======== EXTRAIT FOURNI ========

L’Axe Santé finance les travaux interdisciplinaires

Le financement octroyé par l’Axe Santé permet aujourd’hui de collecter et d’analyser les données des personnes atteintes d’un TSA et de comprendre la nature des crise (stress ou autres émotions) en les comparant à celles de personnes en bonne santé. Ainsi, le projet vise à provoquer des émotions chez les personnes en bonne santé et à récolter les données physiologiques qui en découlent. Ces données seront ensuite utilisées pour reconnaître des émotions similaires chez les personnes atteintes d’un TSA. Comment provoquer des émotions ciblées avec un protocole standardisé ? C’est ici que le Professeur Antoine Widmer, chercheur à l’institut informatique, est mis à contribution ; il propose une immersion en réalité virtuelle permettant de ressentir un panel varié d’émotions. Durant l’expérience, les données physiologiques sont recueillies et traitées par un algorithme de deep learning ou apprentissage profond (réseau neuronal artificiel qui permet aux ordinateurs d’apprendre par l’observation) capable de détecter les événements émotionnels. Les premiers tests sont très encourageants, puisque le modèle prédit avec une précision de 97% si les crises des personnes non-verbales sont liées à un stress ou à une volonté de communiquer. L’intensité des crises, pour celles qui sont moyennes à élevées, est très visibles. Le défi consiste encore à prédire ces crises suffisamment tôt pour qu’elles puissent être apaisées.

========

**TÂCHE À RÉALISER:** Poursuivez le texte ci-dessus sur la détection des crises chez les personnes atteintes d’un TSA, en reprenant juste après sa dernière phrase.

======== ENTRÉES FOURNIES ========

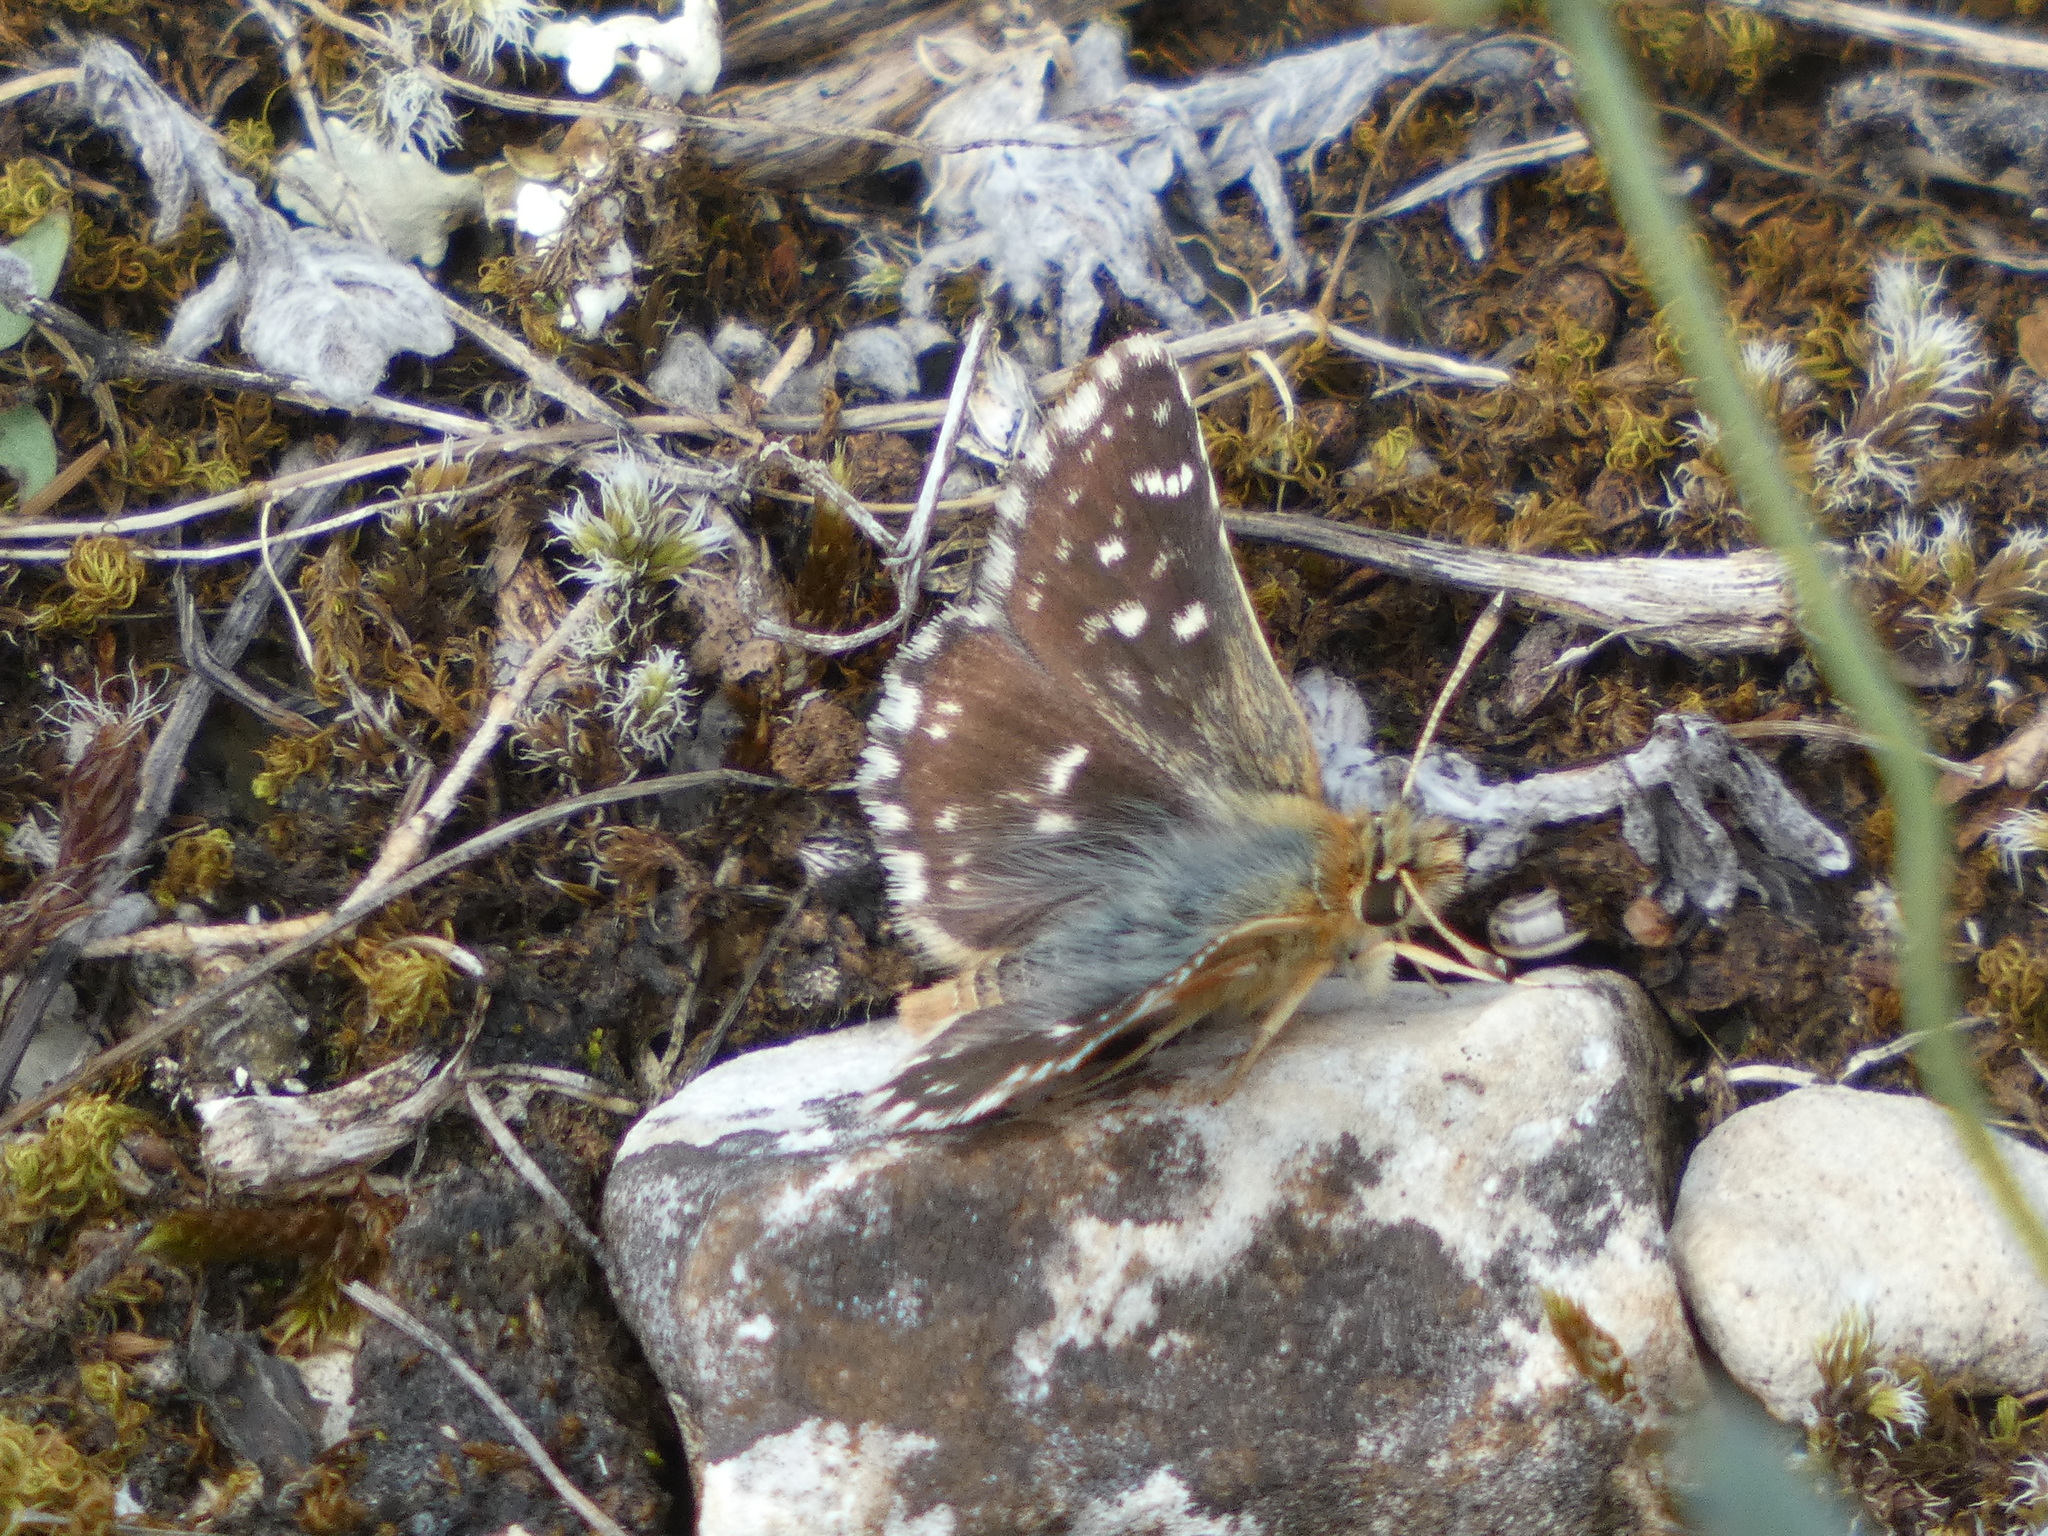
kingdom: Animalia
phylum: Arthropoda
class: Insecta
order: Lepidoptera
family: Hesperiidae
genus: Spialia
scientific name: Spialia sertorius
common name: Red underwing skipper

========

**RÉPONSE PROPOSÉE:**
Projet scientifique recherche partenaire industriel

Les maladies orphelines ou touchant un nombre trop limité de personnes sont souvent délaissées par l’industrie pour des raisons de rentabilité. Alena Simalastar indique qu’initialement ce projet a été financé par la Fondation pour la Recherche en faveur des personnes avec un handicap. Elle aimerait pourtant développer son prototype à un niveau industriel, grâce à un partenaire de terrain, afin de pouvoir offrir aux quelques 25'000 personnes non-verbales atteintes d’un TSA en Suisse la possibilité d’être comprises plus facilement par leur entourage ainsi que par le corps médical. Même si le marché semble petit, la Professeure Simalastar précise que son travail de chercheuse doit avant tout viser à un impact positif sur la vie des gens. Elle-même maman d’une enfant souffrant d’une maladie rare, elle a à cœur d’attirer l’attention sur cette population, certes peu nombreuse, mais qui a besoin d’aide. Son enthousiasme pour la science date d’aussi longtemps qu’elle s’en souvienne. Originaire de Biélorussie où elle a effectué son Bachelor puis son Master à l’Université d’État d’informatique et de radioélectronique, elle a ensuite voyagé pour entreprendre un doctorat en co-tutelle entre l’Université de Trente en Italie et celle de Berkeley aux États-Unis. Après un passage à l’EPFL, elle a débuté sa carrière de professeure-chercheuse au sein de la HES-SO Valais-Wallis en 2019. Sa grande expérience dans le domaine des signes physiologiques et de la réadaptation ne se limite pas à ceux utilisés dans ce projet et comprend également les signaux d’électroencéphalogrammes pendant le sommeil. Le traitement en temps réel de signaux haute densité se déployant sur 256 capteurs installés sur la tête de patientes et de patients est une étape future de sa recherche qui pourrait ouvrir de nouvelles possibilités de diagnostic pour la patientèle atteinte d’une forme d’épilepsie pharmacorésistante liée au sommeil.